Dataset entries
----

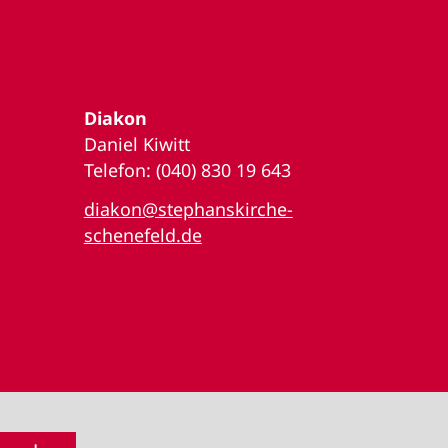
Diakon
Daniel Kiwitt
Telefon: (040) 830 19 643
diakon@stephanskirche-
schenefeld.de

----

Requirement ->
Please update the records above, swapping every "Telefon" for "Phone" and leaving all other text unchanged. Give the text again without the pictures.

Result of the exercise ->
Diakon
Daniel Kiwitt
Phone: (040) 830 19 643
diakon@stephanskirche-
schenefeld.de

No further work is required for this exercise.